Disclosure Allegations

Plaintiffs also argued that demand should be excused because defendant directors were facing personal liability for violating their duty of disclosure by failing to properly disclose the value of or existence of certain complex financial instruments, some of which were accounted for off the balance sheet. Again, this allegation fell wide of the established disclosure standards applied in Delaware. Typically, the duty of disclosure is implicated when there is a shareholder action about to take place. In the absence of a request for information, plaintiffs must demonstrate that the directors "deliberately misinformed shareholders about the business of the corporation either directly or by a public statement." *43. The plaintiffs missed the mark on the pleading requirement by failing to allege with factual particularity the actual misstatement or omissions that constituted a violation of the board's duty to disclose.

Waste Allegations

Plaintiffs also invoke corporate waste allegations for (1) approving a letter agreement between Citigroup and Defendant Charles Prince, the former CEO; (2) allowing the company to purchase over $2.7 billion in subprime loans; (3) approving a buy-back of over $645 million worth of company's shares at a dated price; and (4) investing in assets that were unable to pay off maturing debt. The Court analyzed each component separately with respect to the demand requirement.

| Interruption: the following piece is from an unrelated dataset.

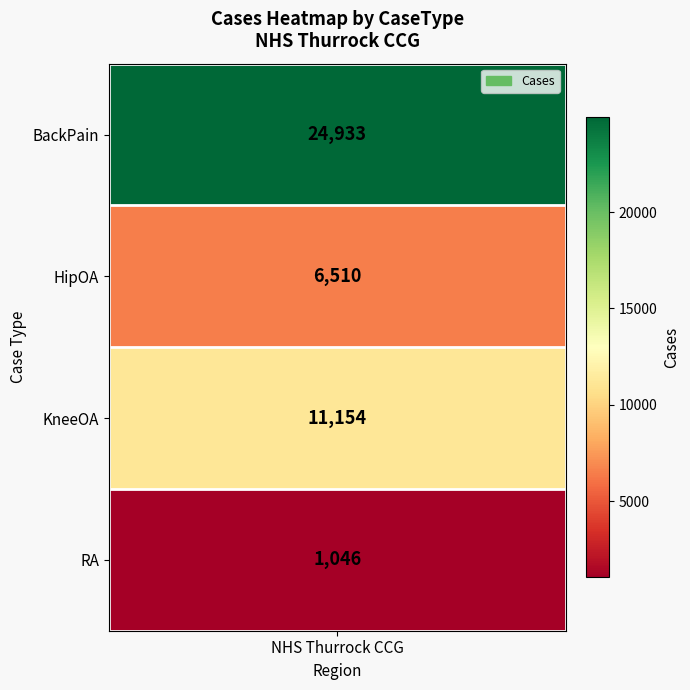

Which series has the largest total across all categories?

BackPain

Respecting stock repurchase, subprime loan purchase and investment decisions, the Court found that mere allegations of red flags is insufficient to overcome the business judgment rule. The executive compensation question, however, led to a different analysis - primarily based on the facts and the details of the package received by former CEO Prince. As the Delaware Supreme Court articulated, directors discretion in setting executive compensation is not unlimited, and there is a point at which the compensation is so disproportionately large as to be unconscionable and constitute waste. Here, Prince was to receive $68 million upon his departure, an office, an administrative assistant, and a car with a driver for the lesser of five years or until he commences full time employment with another employer. In exchange for this multi-million dollar goody bag, Prince signed a non-compete agreement, a non-disparagement agreement, a non-solicitation agreement, and a release of claims against the company. The Court appears to be clearly puzzled, at best, skeptical, at worst at the propriety of the package. Thus, Chancellor Chandler found that "[w]ithout more information, and taking, as [he] is required, plaintiffs' well pleaded allegations as true, there is reasonable doubt as to whether the letter agreement awarded compensation that is beyond the outer limit of reason. The Court denied the motion to dismiss that portion of the waste claim that pertained to executive compensation of Prince.

The Citigroup decision forges no revolutionary ground in its application of the demand requirement. However, it contains glimpses of a changing landscape especially with respect to the volatile question of executive compensation. It also provides some limited guidance for future claimants who wish to avoid the demand requirement.